Testing your Regular Expressions in Your Project
Getting regular expressions right can be tricky. The ilib-loctool-regex
plugin uses the JavaScript regular expression engine to extract strings
from your source files. This means that you can use any regular expression
that is valid in JavaScript. Javascript regular expressions have their
own quirks different than other regular expression engines. Often, you
will create a regular expression,
place it into the config file, run the loctool, and see that it does not
extract all the strings you expect it to extract. This is almost always
because the regular expression itself is not quite right. When this happens,
you will not necessarily get any error messages from the loctool. The strings
will just mysteriously not show up in the resource file.

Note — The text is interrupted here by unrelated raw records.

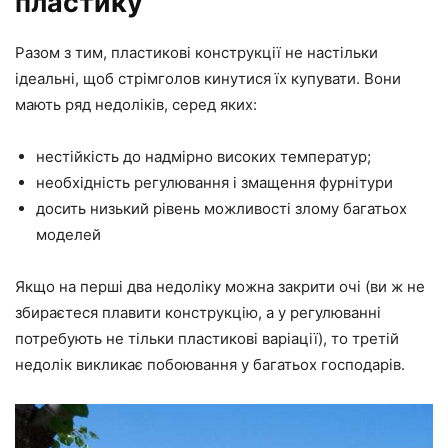
пластику
Разом з тим, пластикові конструкції не настільки
ідеальні, щоб стрімголов кинутися їх купувати. Вони
мають ряд недоліків, серед яких:
нестійкість до надмірно високих температур;
необхідність регулювання і змащення фурнітури
досить низький рівень можливості злому багатьох
моделей
Якщо на перші два недоліку можна закрити очі (ви ж не
збираєтеся плавити конструкцію, а у регулюванні
потребують не тільки пластикові варіації), то третій
недолік викликає побоювання у багатьох господарів.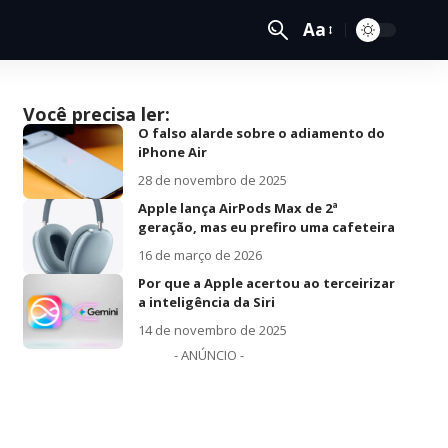
Aa
Você precisa ler:
O falso alarde sobre o adiamento do
iPhone Air
28 de novembro de 2025
Apple lança AirPods Max de 2ª
geração, mas eu prefiro uma cafeteira
16 de março de 2026
Por que a Apple acertou ao terceirizar
a inteligência da Siri
14 de novembro de 2025
- ANÚNCIO -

To help you get your regular expressions right, you can test them using
the testregex
command line tool that comes with this plugin. The testregex
tool takes a path to the root of your project where the project.json config file
is located, and the name of a file to match against.
It will run the regular expressions in the config file
against the contents of the file and show you the results in a very verbose
manner. This can help you see exactly what the regular expression is doing
and perhaps give a clue as to why it is not extracting the strings that
you expect.
Example usage:
testregex folder/a/b/c myfile.php
This will run the regular expressions in the folder/a/b/c/project.json
file against
the contents of the myfile.php
file in the same way that the loctool
will, and it will show you the results of every match in the file in the order that they
were matched. The match result is in the style of the output of a regular expression
match that you may see in a js debugger such as chrome inspect. ie. it is a hybrid of an
array of numbered match group values and an object with other properties, such as the "groups"
subobject which gives the values of named capturing groups you might have defined in your
expression.
Example output:
File: ./myfile.php
Matched mapping: ["**/*.php"]
Trying regular expression: translate\s*(\s*['"](?<source>[^'"]*)['"]\s*\)
Flags: g
Result:
[
"0": "translate(\"Hello, world!\");",
"1": "Hello, world!",
"groups": {
"source": "Hello, world!"
},
"index": 0,
"length": 2
]
Release Notes
Please see the release notes for information on the most recent updates to this package.
License
Copyright © 2024-2025 Box, Inc.
Licensed under the Apache License, Version 2.0 (the "License"); you may not use this file except in compliance with the License. You may obtain a copy of the License at
http://www.apache.org/licenses/LICENSE-2.0
Unless required by applicable law or agreed to in writing, software distributed under the License is distributed on an "AS IS" BASIS, WITHOUT WARRANTIES OR CONDITIONS OF ANY KIND, either express or implied.
See the License for the specific language governing permissions and limitations under the License.